◆ **YOUR GOAL**
Set the records down again in full, exactly as they are, apart from the images.

----- SUPPLIED DATA -----

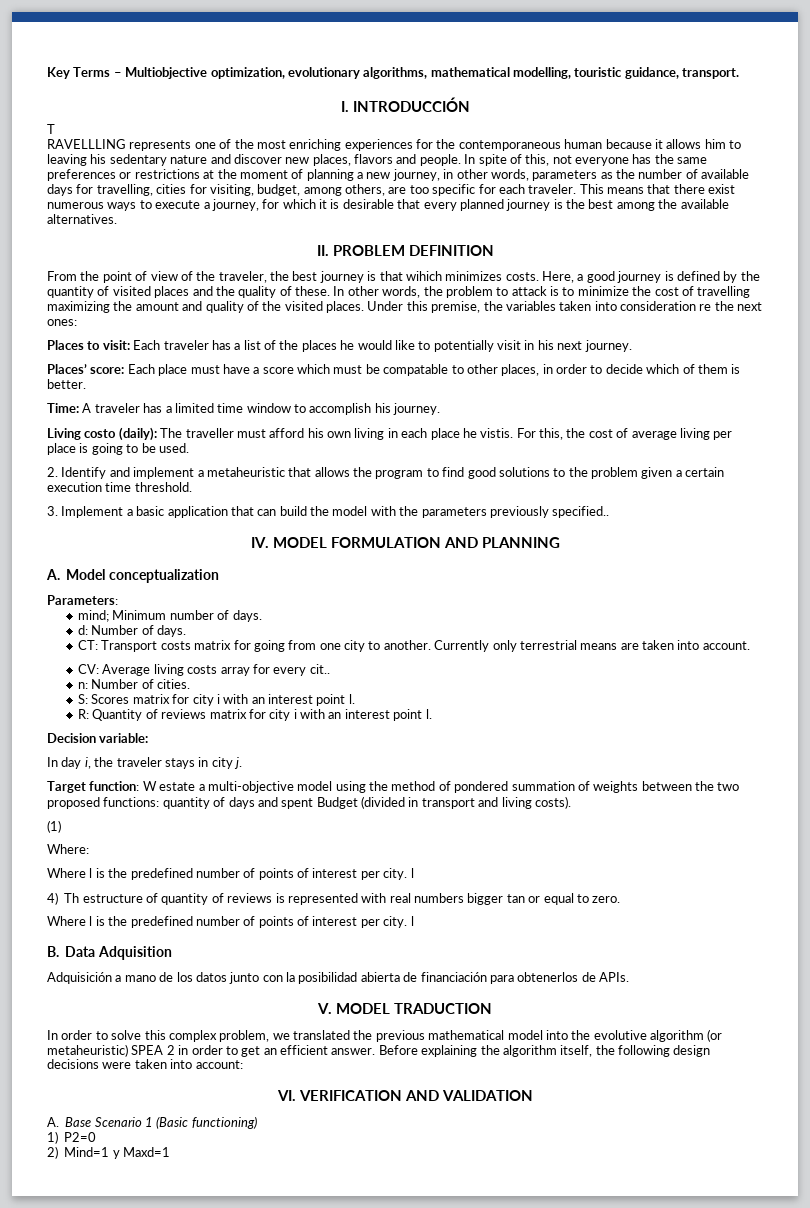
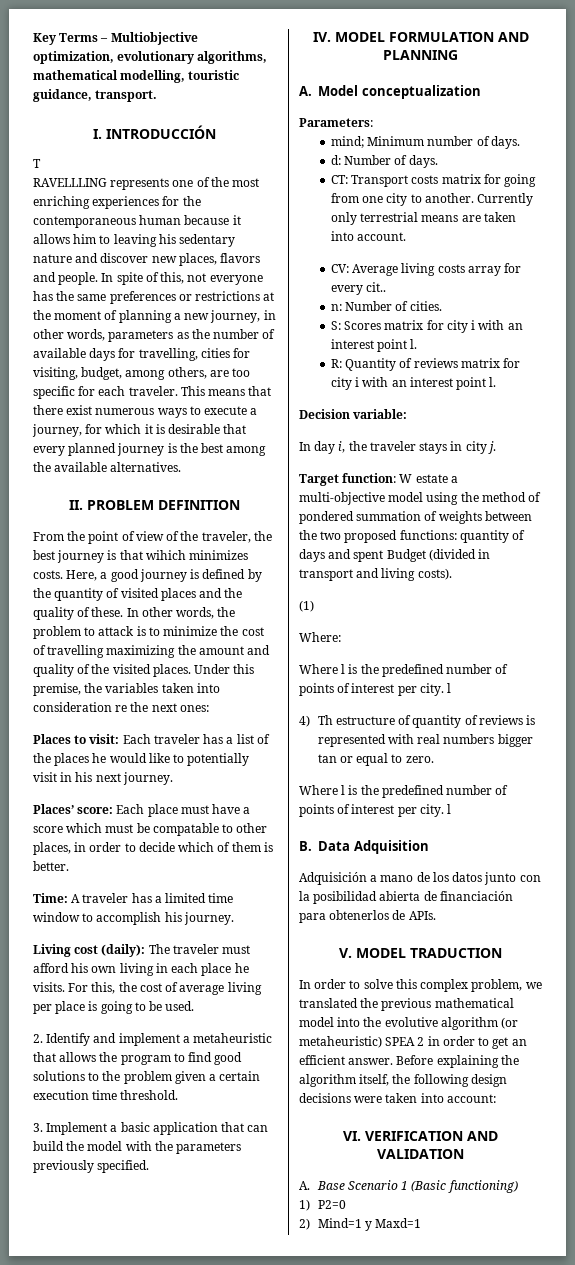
[84,429,117,438] costo -> [74,945,99,954] cost
[185,428,234,438] traveller -> [172,944,219,954] traveler
[480,428,514,438] vistis. -> [33,982,65,992] visits.
[552,506,610,518] specified.. -> [97,1160,150,1173] specified.

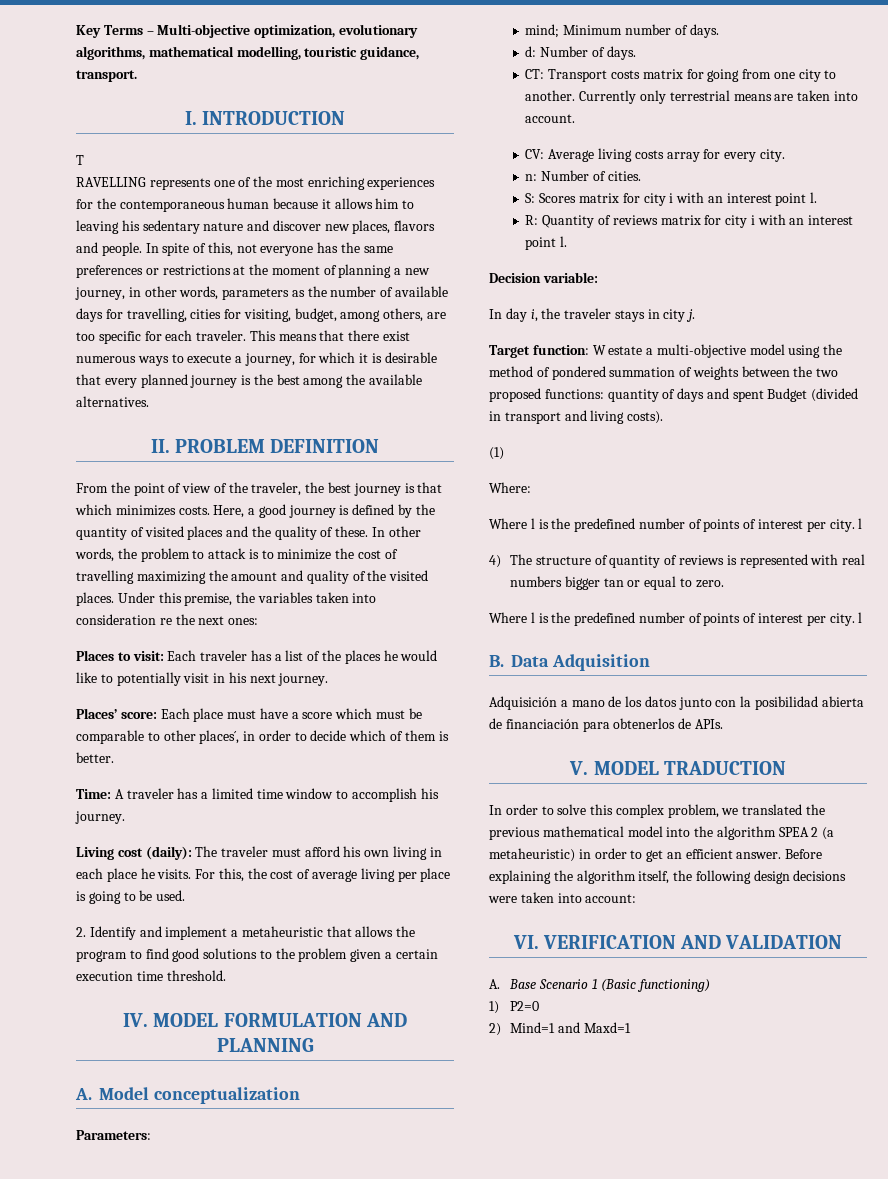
[110,32,198,45] Multiobjective -> [157,24,251,38] Multi-objective
[106,125,216,139] INTRODUCCIÓN -> [202,111,346,125] INTRODUCTION
[33,178,107,187] RAVELLLING -> [76,177,146,187] RAVELLING
[145,550,186,560] wihich -> [75,504,112,515] which
[152,823,219,836] compatable -> [76,730,144,744] comparable
[33,842,71,855] places, -> [199,730,240,744] places´,
[33,1122,269,1135] [33,1141,242,1154] [33,1160,150,1173] // 3. Implement a basic application that can build the model with the parameters previously specified. -> (226, 975) none
[366,282,387,292] cit.. -> [759,149,785,162] city.
[317,715,395,725] Th estructure -> [510,554,591,565] The structure
[384,1017,519,1030] [299,1036,425,1048] evolutive algorithm (or metaheuristic) SPEA 2 -> [716,826,835,840] [489,848,575,862] algorithm SPEA 2 (a metaheuristic)
[364,1221,372,1231] y -> [557,1022,580,1033] and

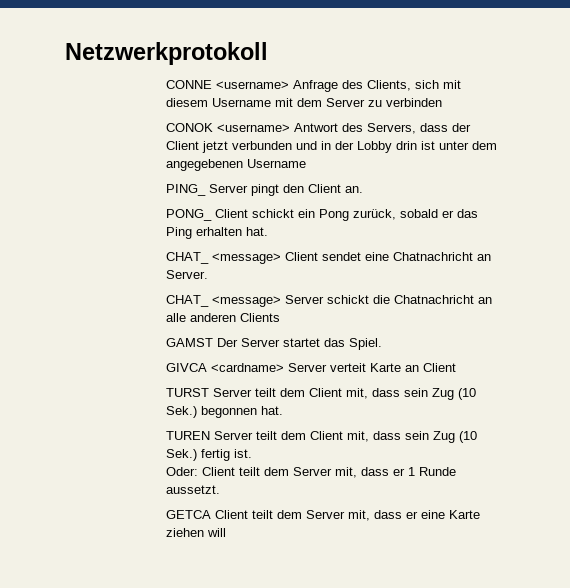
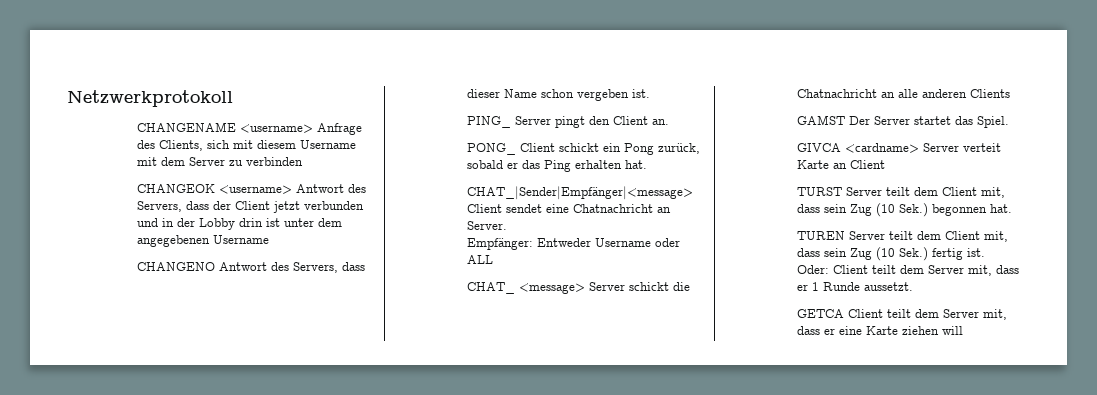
[165,80,212,89] CONNE -> [136,122,236,132] CHANGENAME
[165,123,213,132] CONOK -> [136,184,215,193] CHANGEOK
(306, 163) none -> [136,262,365,273] [466,89,650,101] // CHANGENO Antwort des Servers, dass dieser Name schon vergeben ist.
[165,252,281,264] CHAT_ <message> -> [466,186,693,200] CHAT_|Sender|Empfänger|<message>
(208, 274) none -> [466,238,680,250] [466,255,493,264] // Empfänger: Entweder Username oder ALL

-----

◆ **WORKED SOLUTION**
[84,429,117,438] costo -> [74,945,99,954] cost
[185,428,234,438] traveller -> [172,944,219,954] traveler
[480,428,514,438] vistis. -> [33,982,65,992] visits.
[552,506,610,518] specified.. -> [97,1160,150,1173] specified.

[110,32,198,45] Multiobjective -> [157,24,251,38] Multi-objective
[106,125,216,139] INTRODUCCIÓN -> [202,111,346,125] INTRODUCTION
[33,178,107,187] RAVELLLING -> [76,177,146,187] RAVELLING
[145,550,186,560] wihich -> [75,504,112,515] which
[152,823,219,836] compatable -> [76,730,144,744] comparable
[33,842,71,855] places, -> [199,730,240,744] places´,
[33,1122,269,1135] [33,1141,242,1154] [33,1160,150,1173] // 3. Implement a basic application that can build the model with the parameters previously specified. -> (226, 975) none
[366,282,387,292] cit.. -> [759,149,785,162] city.
[317,715,395,725] Th estructure -> [510,554,591,565] The structure
[384,1017,519,1030] [299,1036,425,1048] evolutive algorithm (or metaheuristic) SPEA 2 -> [716,826,835,840] [489,848,575,862] algorithm SPEA 2 (a metaheuristic)
[364,1221,372,1231] y -> [557,1022,580,1033] and

[165,80,212,89] CONNE -> [136,122,236,132] CHANGENAME
[165,123,213,132] CONOK -> [136,184,215,193] CHANGEOK
(306, 163) none -> [136,262,365,273] [466,89,650,101] // CHANGENO Antwort des Servers, dass dieser Name schon vergeben ist.
[165,252,281,264] CHAT_ <message> -> [466,186,693,200] CHAT_|Sender|Empfänger|<message>
(208, 274) none -> [466,238,680,250] [466,255,493,264] // Empfänger: Entweder Username oder ALL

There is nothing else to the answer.